Osama bin Laden is many things to many people, particularly when one considers his life over the course of the last 30 years. A one time a hero of the mujahideen in Afghanistan, and until recently, the world’s most wanted man.
The assassination of Osama bin Laden has posited questions relating to whether or not the US has been vindicated in its policies relating to arbitrary detention and extrajudicial killings.
According to a number of sources, there have been suggestions that one of the most vital clues leading up to his identification,
came from a detainee held at Guantanamo Bay. There is no way of testing the veracity of this claim as it may be a covert attempt at providing legitimacy to those who claim that Guantanamo Bay has been a success story for the US. Whatever the truth of the matter and in time we may learn more, out of the many thousands of false confessions that were extracted under torture and abuse, the legacy of Guantanamo is one that has tarnished the reputation of the US and only undermined its proclaimed values.
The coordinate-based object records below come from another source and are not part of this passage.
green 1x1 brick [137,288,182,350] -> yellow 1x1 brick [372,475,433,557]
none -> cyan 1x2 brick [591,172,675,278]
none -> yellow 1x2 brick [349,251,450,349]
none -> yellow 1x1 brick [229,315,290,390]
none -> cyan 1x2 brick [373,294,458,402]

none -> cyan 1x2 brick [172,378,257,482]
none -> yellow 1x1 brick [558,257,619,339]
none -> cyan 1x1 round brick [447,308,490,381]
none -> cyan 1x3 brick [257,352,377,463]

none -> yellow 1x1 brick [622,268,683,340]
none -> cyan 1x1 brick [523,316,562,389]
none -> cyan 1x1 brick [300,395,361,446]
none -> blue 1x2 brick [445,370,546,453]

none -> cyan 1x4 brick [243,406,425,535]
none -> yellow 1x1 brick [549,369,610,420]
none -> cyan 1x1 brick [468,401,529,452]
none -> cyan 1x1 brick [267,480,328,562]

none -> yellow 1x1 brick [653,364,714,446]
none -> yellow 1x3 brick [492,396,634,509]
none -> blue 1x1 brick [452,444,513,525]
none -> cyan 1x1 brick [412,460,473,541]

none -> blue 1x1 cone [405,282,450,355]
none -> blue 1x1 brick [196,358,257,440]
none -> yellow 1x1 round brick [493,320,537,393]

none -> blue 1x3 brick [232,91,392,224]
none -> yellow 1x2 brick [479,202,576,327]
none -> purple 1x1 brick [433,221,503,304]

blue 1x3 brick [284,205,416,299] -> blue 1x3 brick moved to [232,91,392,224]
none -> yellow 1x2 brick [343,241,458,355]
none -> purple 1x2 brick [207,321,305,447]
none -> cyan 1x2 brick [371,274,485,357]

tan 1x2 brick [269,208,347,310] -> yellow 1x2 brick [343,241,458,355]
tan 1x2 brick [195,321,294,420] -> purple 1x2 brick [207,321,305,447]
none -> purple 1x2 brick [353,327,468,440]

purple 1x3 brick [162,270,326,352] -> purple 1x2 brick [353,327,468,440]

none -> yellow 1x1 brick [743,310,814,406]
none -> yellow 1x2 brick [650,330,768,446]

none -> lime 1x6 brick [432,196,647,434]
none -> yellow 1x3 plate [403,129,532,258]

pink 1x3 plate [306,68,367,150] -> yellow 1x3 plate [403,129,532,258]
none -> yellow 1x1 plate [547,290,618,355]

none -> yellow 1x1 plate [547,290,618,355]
The incident is also an extension of the Obama doctrine – kill, don’t detain. From the perspective of the administration of justice, the targeted killing of bin Laden has been counterproductive in that there can never be an independent judicial process to test the multitude of charges laid at the door of the accused as happened with the alleged war criminals at Nuremberg. Whilst it may not have served the propaganda value of a dead bin Laden who could be depicted as the master of every heinous terrorist atrocity since he fell out with the CIA, it would have made more sense to attempt to capture the man and provide him with due process, a strong message that a western conception of justice has some meaning. That has been the rationale behind the war crimes tribunals held at the Hague in relation to defendants who committed genocide. If the rule of law permits such crimes to be prosecuted then it could have withstood the anguish of unearthing the wrongdoings of Bin laden.
Regardless of whether or not the principles of necessity and proportionality were adhered to from an international law perspective, the
order to kill bin Laden and not detain him has sent the wrong message in terms of the continuation of this conflict – that justice can only be achieved through the barrel of a gun.
Osama bin Laden is many things to many people, particularly when one considers his life over the course of the last 30 years. A one time a hero of the mujahideen in Afghanistan, and until recently, the world’s most wanted man.
Western history books may seek to remember him as an evil man, but as we know history is written by the victors and there is no end to the war in sight. However, if we have learnt anything from political violence, it is that nothing exists within a vacuum. Even according to those within the US, such as former CIA chief of the bin Laden unit, Michael Scheuer, he portrayed other traits which were praiseworthy,
"...pious, brave, generous, intelligent, charismatic, patient, visionary, stubborn, egalitarian, and, most of all, realistic...". The question that remains unanswered is what made a man with those qualities become the most wanted on the planet – dead or alive. The answer is crucial if we are to call a halt to the hatred that will bellow out of the cauldron boiling away now in the AQ franchise.
Like so many of those who chose violence as a means of effecting change, inevitably the deaths of civilians taint the very causes they seek to strive for. While many Muslims around the world sympathised with the desire to remove western interference from Muslim lands, the means to be used differed greatly, with the large majority of Muslims being against the targeting of civilians.
In the end, the death of Osama bin Laden has served his cause and branded him forever in the minds of his enemies and supporters – gunned down and free or shot like a hoodlum in the wild west. So we need to ask ourselves, is Osama bin Laden really dead, or are has the shoot to kill policy merely created the grounds for spawning thousands more bin Ladens ready to take his mantle?
The cycle of violence in the War on Terror is one which has seen both sides constantly using new tactics and means to gain the upper hand on the other. With Obama’s message to the world being that there is no room to provide due process, the conflict has become more deadly than ever. Far too many will see his actions as a sign that there are no more rules and its kill or be killed – it may be a time to celebrate for many but for the informed the fear is that we are all dispensable collateral in a war not of our choosing.